Neighbors say that OnPoint’s program has increased the crime rate in the area, and increased the police presence as well. Narcotics arrests for East Harlem’s 25th Precinct are up 229% for the week as of Dec. 4, 2022 (23 arrests, compared to seven in 2021) and are up 107% over just the last 28 days.

“The clinics and injection sites have had the unintentional side effect of bringing dealers around, which is why Lexington has plunged so badly,” said Jason Clinkscales, an editor, media analyst and researcher who’s lived in Harlem since 1997. “Lexington won’t change until the Second Avenue subway makes its way up here, but we may all be in the dirt by the time that happens.”

Patrol cars now regularly sit outside of the injection center, and an NYPD spokesperson emailed: “The Commanding Officer of the 25th Precinct is aware of community complaints involving drug and narcotic use in the confines of the precinct and is working to address them.”

The increase in enforcement came in response to concerns from people like lifetime Harlemite, Sherri Culpepper, an operating engineer who works with and surveys heavy machinery and equipment. 

“I was working on 125th Street, or 126th to be exact, for about a year, seven days a week, and I just saw the activity and it was horrifying. It was depressing,” Culpepper told THE CITY. 

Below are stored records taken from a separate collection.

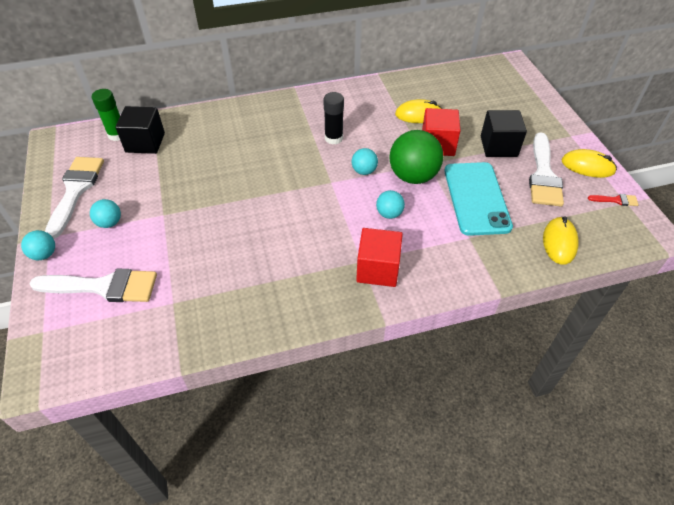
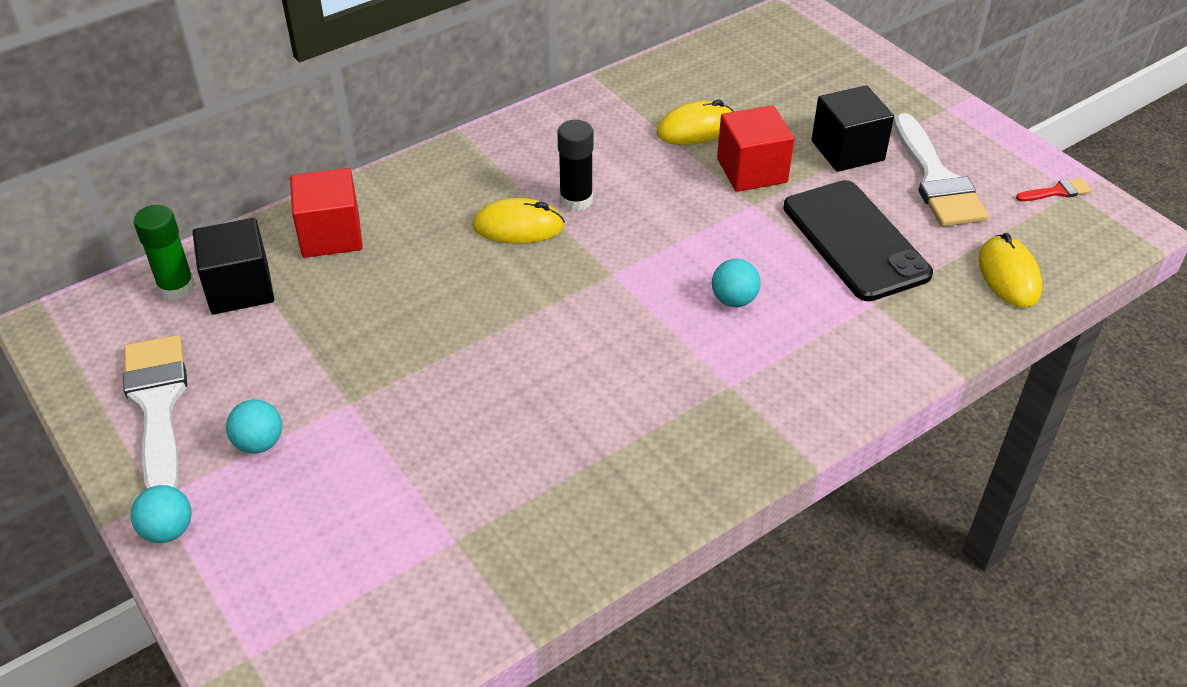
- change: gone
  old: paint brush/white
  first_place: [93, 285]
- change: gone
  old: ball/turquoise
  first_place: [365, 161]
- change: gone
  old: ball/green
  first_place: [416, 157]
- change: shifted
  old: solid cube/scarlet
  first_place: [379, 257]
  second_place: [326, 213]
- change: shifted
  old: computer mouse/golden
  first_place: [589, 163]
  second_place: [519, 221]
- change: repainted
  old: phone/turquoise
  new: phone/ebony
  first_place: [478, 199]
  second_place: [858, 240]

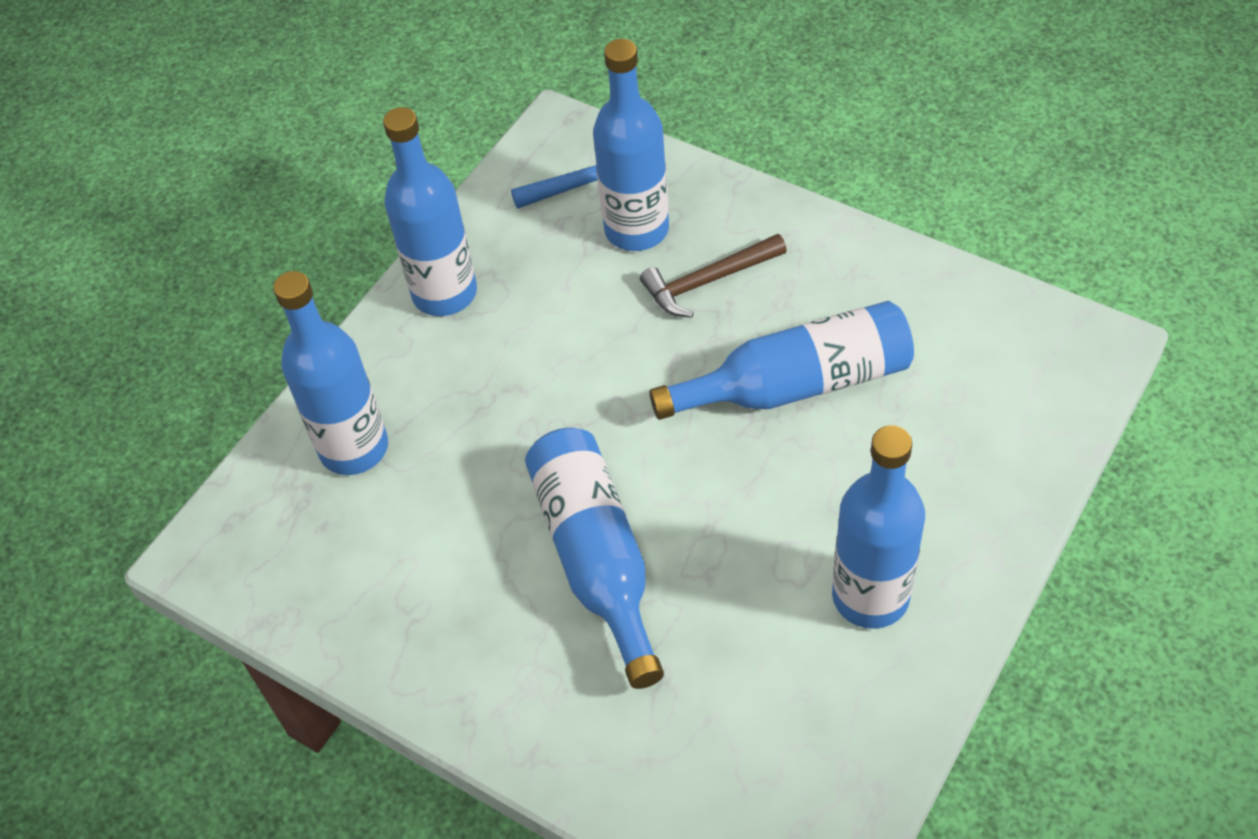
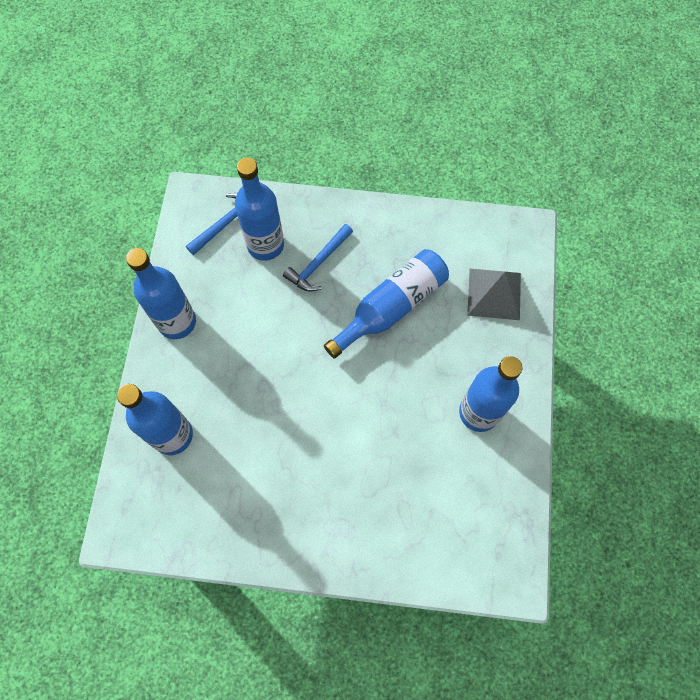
- change: gone
  old: drink bottle/cobalt
  first_place: [594, 558]
- change: new
  new: pyramid/gray
  second_place: [494, 294]
- change: repainted
  old: carpenter's hammer/dark brown
  new: carpenter's hammer/cobalt
  first_place: [713, 276]
  second_place: [318, 258]

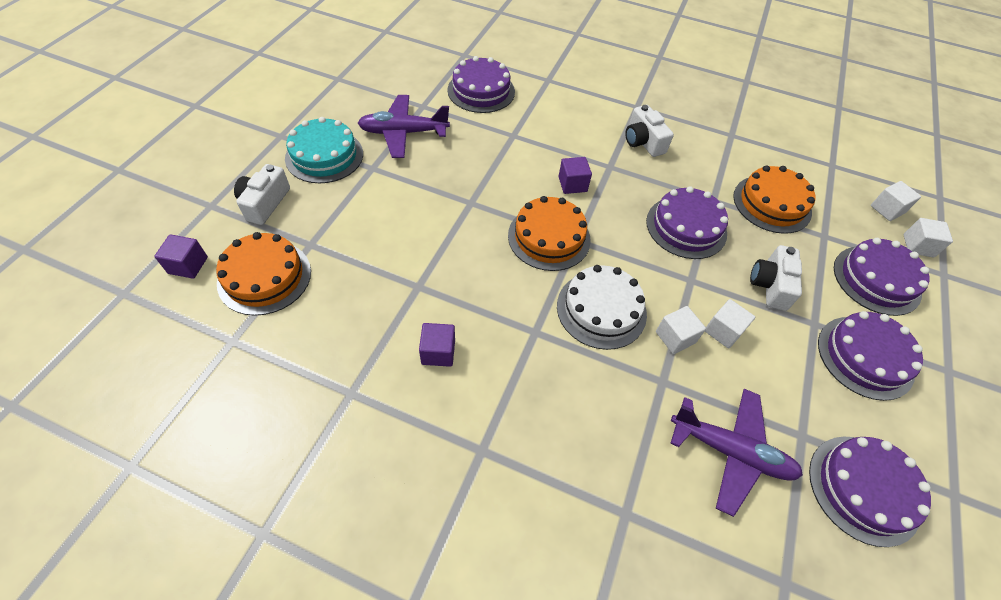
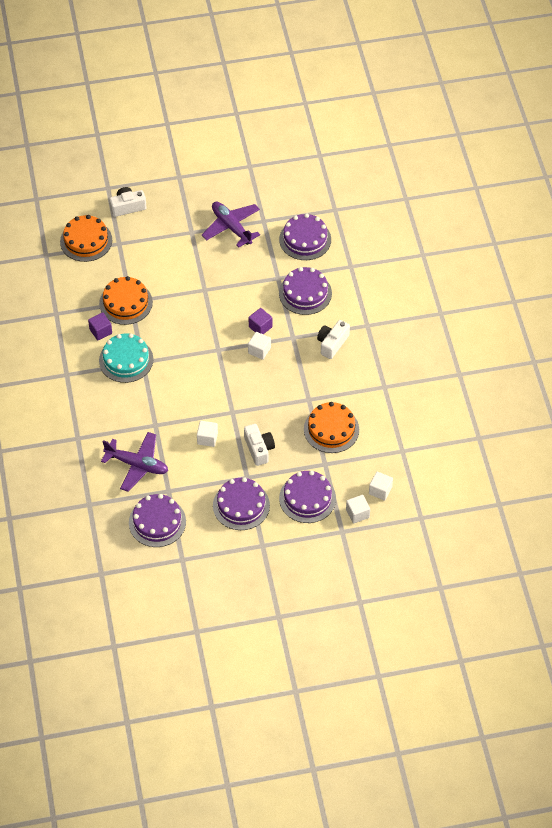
- change: gone
  old: solid cube/violet
  first_place: [181, 256]
- change: gone
  old: cake/white
  first_place: [602, 307]
- change: shifted
  old: cake/turquoise
  first_place: [324, 150]
  second_place: [126, 358]
- change: shifted
  old: cake/orange-coloured
  first_place: [549, 233]
  second_place: [126, 300]
- change: shifted
  old: cake/violet
  first_place: [687, 222]
  second_place: [305, 291]
- change: shifted
  old: solid cube/white
  first_place: [681, 330]
  second_place: [259, 346]
- change: rotated
  old: aeroplane/violet
  first_place: [736, 453]
  second_place: [134, 462]
  degrees: -60
- change: rotated
  old: compact camera/white
  first_place: [776, 278]
  second_place: [259, 445]
  degrees: 90

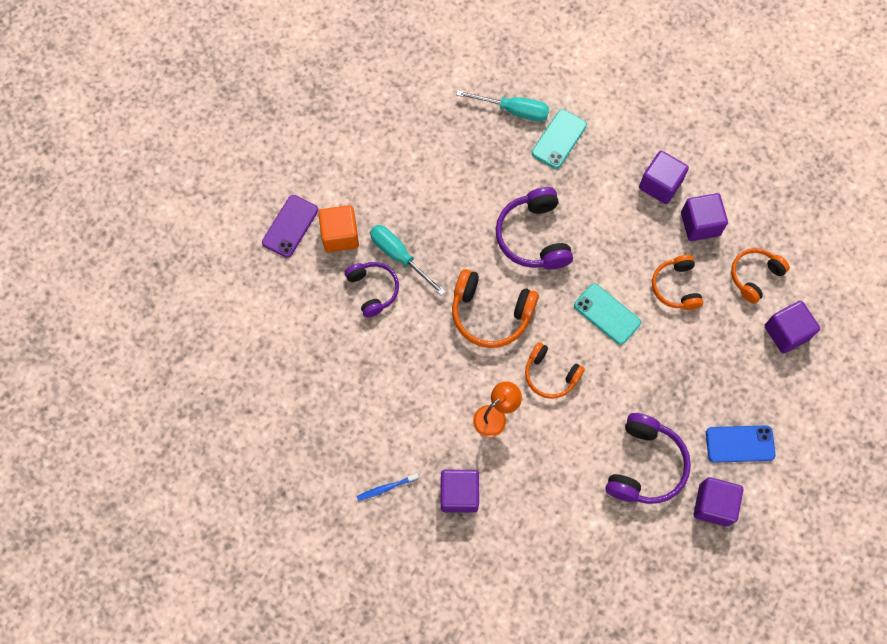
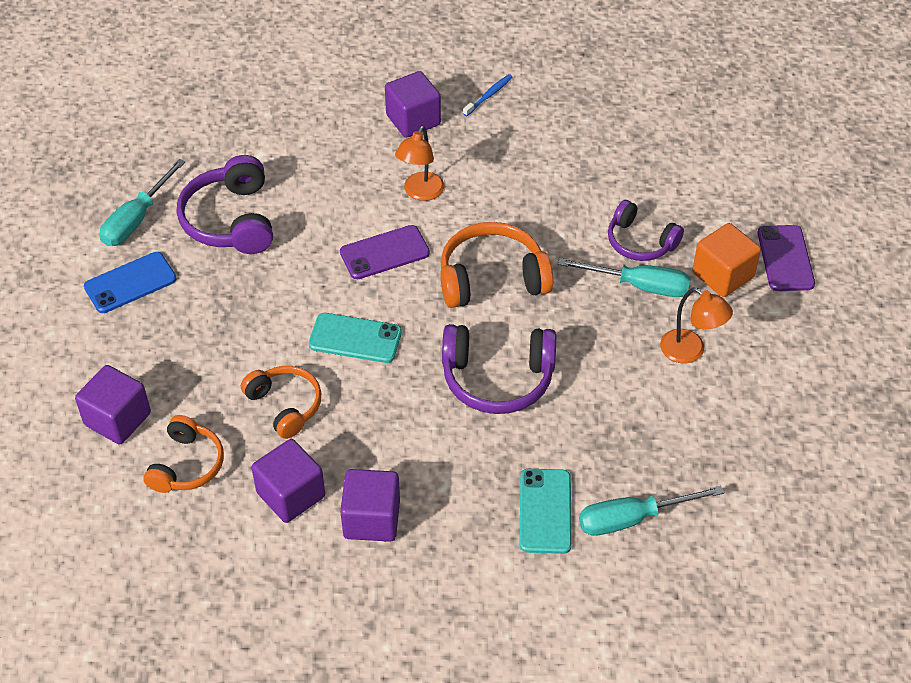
- change: new
  new: lamp/orange-coloured
  second_place: [696, 325]
- change: swapped
  old: over-ear headphones/orange-coloured
  new: phone/violet
  first_place: [555, 370]
  second_place: [385, 252]
- change: swapped
  old: solid cube/violet
  new: hand screwdriver/turquoise
  first_place: [718, 502]
  second_place: [142, 202]
- change: rotated
  old: over-ear headphones/violet
  first_place: [534, 228]
  second_place: [499, 369]
  degrees: 135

“It was sad to see the people out there and I didn’t know what was happening because I’ve been working a lot for maybe the last seven years … it didn’t really bring me into that area. I grew up on 124th Street and Seventh Avenue, but I’m 60-something years old now. So I was like, ‘What’s going on around here? What happened?’ It looked like something out of a zombie movie. And I don’t mean to be flippant.”

But Erin Eisenberg Blaz, 43, who’s lived in Harlem for 16 years and works for the Department of Social Services said that concerns about a drug market seem overblown to her (and noted that her views are her own, and do not represent her city employer).

“That’s fear kicking in, right?” Blaz said. 

“I’m a lifelong New Yorker so I’m inured to some of this stuff,” she said. “You can’t have it both ways: You can’t complain about shooting or seeing needles, and then say we don’t want a supervised injection facility here, because guess what? That’s the place you can go do it and you’re saving lives.”